Top of Records shown

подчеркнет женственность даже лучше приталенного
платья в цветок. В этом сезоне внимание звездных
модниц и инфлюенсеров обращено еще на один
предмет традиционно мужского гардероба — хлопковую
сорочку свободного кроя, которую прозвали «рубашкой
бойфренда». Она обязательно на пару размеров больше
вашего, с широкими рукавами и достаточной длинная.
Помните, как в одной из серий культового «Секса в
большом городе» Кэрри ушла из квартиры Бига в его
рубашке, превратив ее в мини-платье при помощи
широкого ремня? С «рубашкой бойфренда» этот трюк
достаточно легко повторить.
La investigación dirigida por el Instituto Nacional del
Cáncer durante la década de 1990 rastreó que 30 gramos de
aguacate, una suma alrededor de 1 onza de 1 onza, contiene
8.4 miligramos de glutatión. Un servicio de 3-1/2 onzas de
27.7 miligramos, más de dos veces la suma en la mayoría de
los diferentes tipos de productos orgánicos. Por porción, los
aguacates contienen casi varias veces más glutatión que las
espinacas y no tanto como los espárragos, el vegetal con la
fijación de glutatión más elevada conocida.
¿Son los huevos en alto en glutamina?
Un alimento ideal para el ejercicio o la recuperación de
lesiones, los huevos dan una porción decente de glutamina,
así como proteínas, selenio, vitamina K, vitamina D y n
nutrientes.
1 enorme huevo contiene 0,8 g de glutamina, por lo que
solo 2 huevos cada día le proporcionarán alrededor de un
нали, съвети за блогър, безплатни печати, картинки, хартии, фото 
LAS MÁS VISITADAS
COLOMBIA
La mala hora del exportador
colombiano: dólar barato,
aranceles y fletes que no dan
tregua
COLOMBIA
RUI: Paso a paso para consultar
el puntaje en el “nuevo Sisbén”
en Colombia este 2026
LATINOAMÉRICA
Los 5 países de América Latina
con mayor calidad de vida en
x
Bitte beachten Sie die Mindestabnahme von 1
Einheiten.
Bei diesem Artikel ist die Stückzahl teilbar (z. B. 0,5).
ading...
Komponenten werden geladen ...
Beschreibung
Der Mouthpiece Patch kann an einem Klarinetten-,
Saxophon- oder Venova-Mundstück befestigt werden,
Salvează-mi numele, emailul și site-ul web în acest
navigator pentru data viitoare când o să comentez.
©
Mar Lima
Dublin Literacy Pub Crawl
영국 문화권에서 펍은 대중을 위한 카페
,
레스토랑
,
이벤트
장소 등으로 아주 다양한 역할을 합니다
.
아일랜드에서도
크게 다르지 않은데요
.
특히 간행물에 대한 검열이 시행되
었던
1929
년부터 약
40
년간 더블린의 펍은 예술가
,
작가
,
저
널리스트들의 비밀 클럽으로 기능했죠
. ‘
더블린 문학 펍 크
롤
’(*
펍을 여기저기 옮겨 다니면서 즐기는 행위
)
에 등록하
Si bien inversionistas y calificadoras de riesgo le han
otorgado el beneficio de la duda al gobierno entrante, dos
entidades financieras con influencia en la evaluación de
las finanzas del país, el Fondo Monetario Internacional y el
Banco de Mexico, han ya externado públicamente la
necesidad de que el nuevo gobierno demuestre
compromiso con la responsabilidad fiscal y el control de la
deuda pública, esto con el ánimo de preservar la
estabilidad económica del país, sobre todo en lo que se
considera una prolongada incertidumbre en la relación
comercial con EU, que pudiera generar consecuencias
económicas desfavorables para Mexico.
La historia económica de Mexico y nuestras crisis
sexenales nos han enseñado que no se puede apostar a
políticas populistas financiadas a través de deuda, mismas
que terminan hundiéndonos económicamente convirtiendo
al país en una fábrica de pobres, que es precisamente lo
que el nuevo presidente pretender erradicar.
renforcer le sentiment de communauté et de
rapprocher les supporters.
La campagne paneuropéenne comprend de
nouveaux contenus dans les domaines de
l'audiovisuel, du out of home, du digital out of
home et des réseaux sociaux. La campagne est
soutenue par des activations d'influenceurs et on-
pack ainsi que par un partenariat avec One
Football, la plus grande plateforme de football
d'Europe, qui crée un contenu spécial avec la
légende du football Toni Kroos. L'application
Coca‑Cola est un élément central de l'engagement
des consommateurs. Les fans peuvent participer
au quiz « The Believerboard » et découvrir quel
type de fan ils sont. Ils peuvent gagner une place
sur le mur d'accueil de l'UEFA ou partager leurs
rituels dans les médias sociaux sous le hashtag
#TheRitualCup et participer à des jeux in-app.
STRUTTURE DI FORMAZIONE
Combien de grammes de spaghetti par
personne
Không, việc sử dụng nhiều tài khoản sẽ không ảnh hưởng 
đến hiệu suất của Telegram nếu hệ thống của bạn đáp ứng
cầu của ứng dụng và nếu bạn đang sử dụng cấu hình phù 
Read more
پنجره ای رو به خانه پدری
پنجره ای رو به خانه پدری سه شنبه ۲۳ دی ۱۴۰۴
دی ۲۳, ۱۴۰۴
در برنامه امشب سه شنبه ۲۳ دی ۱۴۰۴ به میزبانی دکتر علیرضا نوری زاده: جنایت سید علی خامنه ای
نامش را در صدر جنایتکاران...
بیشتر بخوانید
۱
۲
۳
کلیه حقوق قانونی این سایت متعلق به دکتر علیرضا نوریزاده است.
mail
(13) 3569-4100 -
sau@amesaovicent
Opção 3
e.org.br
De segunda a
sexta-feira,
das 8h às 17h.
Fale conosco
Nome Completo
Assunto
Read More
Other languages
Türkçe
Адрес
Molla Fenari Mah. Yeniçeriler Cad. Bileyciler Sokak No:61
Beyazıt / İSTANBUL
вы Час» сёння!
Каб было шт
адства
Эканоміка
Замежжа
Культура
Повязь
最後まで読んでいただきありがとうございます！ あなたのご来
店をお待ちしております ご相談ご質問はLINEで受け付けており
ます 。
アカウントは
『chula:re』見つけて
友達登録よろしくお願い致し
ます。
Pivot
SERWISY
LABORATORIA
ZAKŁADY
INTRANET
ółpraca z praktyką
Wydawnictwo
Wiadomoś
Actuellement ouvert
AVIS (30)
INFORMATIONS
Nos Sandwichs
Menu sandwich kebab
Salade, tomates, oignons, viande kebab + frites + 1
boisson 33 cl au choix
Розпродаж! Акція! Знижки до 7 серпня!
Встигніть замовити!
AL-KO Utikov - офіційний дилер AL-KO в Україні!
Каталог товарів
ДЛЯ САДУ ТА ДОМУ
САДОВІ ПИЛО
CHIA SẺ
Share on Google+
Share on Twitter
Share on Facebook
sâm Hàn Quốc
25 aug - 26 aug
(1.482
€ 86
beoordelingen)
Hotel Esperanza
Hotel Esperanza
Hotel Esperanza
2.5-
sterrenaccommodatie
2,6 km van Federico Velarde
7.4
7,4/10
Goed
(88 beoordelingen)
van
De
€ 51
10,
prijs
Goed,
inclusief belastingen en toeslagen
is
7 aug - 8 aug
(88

Bottom of Records shown

Copy every record exactly.

* **Solved exercise**
подчеркнет женственность даже лучше приталенного
платья в цветок. В этом сезоне внимание звездных
модниц и инфлюенсеров обращено еще на один
предмет традиционно мужского гардероба — хлопковую
сорочку свободного кроя, которую прозвали «рубашкой
бойфренда». Она обязательно на пару размеров больше
вашего, с широкими рукавами и достаточной длинная.
Помните, как в одной из серий культового «Секса в
большом городе» Кэрри ушла из квартиры Бига в его
рубашке, превратив ее в мини-платье при помощи
широкого ремня? С «рубашкой бойфренда» этот трюк
достаточно легко повторить.
La investigación dirigida por el Instituto Nacional del
Cáncer durante la década de 1990 rastreó que 30 gramos de
aguacate, una suma alrededor de 1 onza de 1 onza, contiene
8.4 miligramos de glutatión. Un servicio de 3-1/2 onzas de
27.7 miligramos, más de dos veces la suma en la mayoría de
los diferentes tipos de productos orgánicos. Por porción, los
aguacates contienen casi varias veces más glutatión que las
espinacas y no tanto como los espárragos, el vegetal con la
fijación de glutatión más elevada conocida.
¿Son los huevos en alto en glutamina?
Un alimento ideal para el ejercicio o la recuperación de
lesiones, los huevos dan una porción decente de glutamina,
así como proteínas, selenio, vitamina K, vitamina D y n
nutrientes.
1 enorme huevo contiene 0,8 g de glutamina, por lo que
solo 2 huevos cada día le proporcionarán alrededor de un
нали, съвети за блогър, безплатни печати, картинки, хартии, фото 
LAS MÁS VISITADAS
COLOMBIA
La mala hora del exportador
colombiano: dólar barato,
aranceles y fletes que no dan
tregua
COLOMBIA
RUI: Paso a paso para consultar
el puntaje en el “nuevo Sisbén”
en Colombia este 2026
LATINOAMÉRICA
Los 5 países de América Latina
con mayor calidad de vida en
x
Bitte beachten Sie die Mindestabnahme von 1
Einheiten.
Bei diesem Artikel ist die Stückzahl teilbar (z. B. 0,5).
ading...
Komponenten werden geladen ...
Beschreibung
Der Mouthpiece Patch kann an einem Klarinetten-,
Saxophon- oder Venova-Mundstück befestigt werden,
Salvează-mi numele, emailul și site-ul web în acest
navigator pentru data viitoare când o să comentez.
©
Mar Lima
Dublin Literacy Pub Crawl
영국 문화권에서 펍은 대중을 위한 카페
,
레스토랑
,
이벤트
장소 등으로 아주 다양한 역할을 합니다
.
아일랜드에서도
크게 다르지 않은데요
.
특히 간행물에 대한 검열이 시행되
었던
1929
년부터 약
40
년간 더블린의 펍은 예술가
,
작가
,
저
널리스트들의 비밀 클럽으로 기능했죠
. ‘
더블린 문학 펍 크
롤
’(*
펍을 여기저기 옮겨 다니면서 즐기는 행위
)
에 등록하
Si bien inversionistas y calificadoras de riesgo le han
otorgado el beneficio de la duda al gobierno entrante, dos
entidades financieras con influencia en la evaluación de
las finanzas del país, el Fondo Monetario Internacional y el
Banco de Mexico, han ya externado públicamente la
necesidad de que el nuevo gobierno demuestre
compromiso con la responsabilidad fiscal y el control de la
deuda pública, esto con el ánimo de preservar la
estabilidad económica del país, sobre todo en lo que se
considera una prolongada incertidumbre en la relación
comercial con EU, que pudiera generar consecuencias
económicas desfavorables para Mexico.
La historia económica de Mexico y nuestras crisis
sexenales nos han enseñado que no se puede apostar a
políticas populistas financiadas a través de deuda, mismas
que terminan hundiéndonos económicamente convirtiendo
al país en una fábrica de pobres, que es precisamente lo
que el nuevo presidente pretender erradicar.
renforcer le sentiment de communauté et de
rapprocher les supporters.
La campagne paneuropéenne comprend de
nouveaux contenus dans les domaines de
l'audiovisuel, du out of home, du digital out of
home et des réseaux sociaux. La campagne est
soutenue par des activations d'influenceurs et on-
pack ainsi que par un partenariat avec One
Football, la plus grande plateforme de football
d'Europe, qui crée un contenu spécial avec la
légende du football Toni Kroos. L'application
Coca‑Cola est un élément central de l'engagement
des consommateurs. Les fans peuvent participer
au quiz « The Believerboard » et découvrir quel
type de fan ils sont. Ils peuvent gagner une place
sur le mur d'accueil de l'UEFA ou partager leurs
rituels dans les médias sociaux sous le hashtag
#TheRitualCup et participer à des jeux in-app.
STRUTTURE DI FORMAZIONE
Combien de grammes de spaghetti par
personne
Không, việc sử dụng nhiều tài khoản sẽ không ảnh hưởng 
đến hiệu suất của Telegram nếu hệ thống của bạn đáp ứng
cầu của ứng dụng và nếu bạn đang sử dụng cấu hình phù 
Read more
پنجره ای رو به خانه پدری
پنجره ای رو به خانه پدری سه شنبه ۲۳ دی ۱۴۰۴
دی ۲۳, ۱۴۰۴
در برنامه امشب سه شنبه ۲۳ دی ۱۴۰۴ به میزبانی دکتر علیرضا نوری زاده: جنایت سید علی خامنه ای
نامش را در صدر جنایتکاران...
بیشتر بخوانید
۱
۲
۳
کلیه حقوق قانونی این سایت متعلق به دکتر علیرضا نوریزاده است.
mail
(13) 3569-4100 -
sau@amesaovicent
Opção 3
e.org.br
De segunda a
sexta-feira,
das 8h às 17h.
Fale conosco
Nome Completo
Assunto
Read More
Other languages
Türkçe
Адрес
Molla Fenari Mah. Yeniçeriler Cad. Bileyciler Sokak No:61
Beyazıt / İSTANBUL
вы Час» сёння!
Каб было шт
адства
Эканоміка
Замежжа
Культура
Повязь
最後まで読んでいただきありがとうございます！ あなたのご来
店をお待ちしております ご相談ご質問はLINEで受け付けており
ます 。
アカウントは
『chula:re』見つけて
友達登録よろしくお願い致し
ます。
Pivot
SERWISY
LABORATORIA
ZAKŁADY
INTRANET
ółpraca z praktyką
Wydawnictwo
Wiadomoś
Actuellement ouvert
AVIS (30)
INFORMATIONS
Nos Sandwichs
Menu sandwich kebab
Salade, tomates, oignons, viande kebab + frites + 1
boisson 33 cl au choix
Розпродаж! Акція! Знижки до 7 серпня!
Встигніть замовити!
AL-KO Utikov - офіційний дилер AL-KO в Україні!
Каталог товарів
ДЛЯ САДУ ТА ДОМУ
САДОВІ ПИЛО
CHIA SẺ
Share on Google+
Share on Twitter
Share on Facebook
sâm Hàn Quốc
25 aug - 26 aug
(1.482
€ 86
beoordelingen)
Hotel Esperanza
Hotel Esperanza
Hotel Esperanza
2.5-
sterrenaccommodatie
2,6 km van Federico Velarde
7.4
7,4/10
Goed
(88 beoordelingen)
van
De
€ 51
10,
prijs
Goed,
inclusief belastingen en toeslagen
is
7 aug - 8 aug
(88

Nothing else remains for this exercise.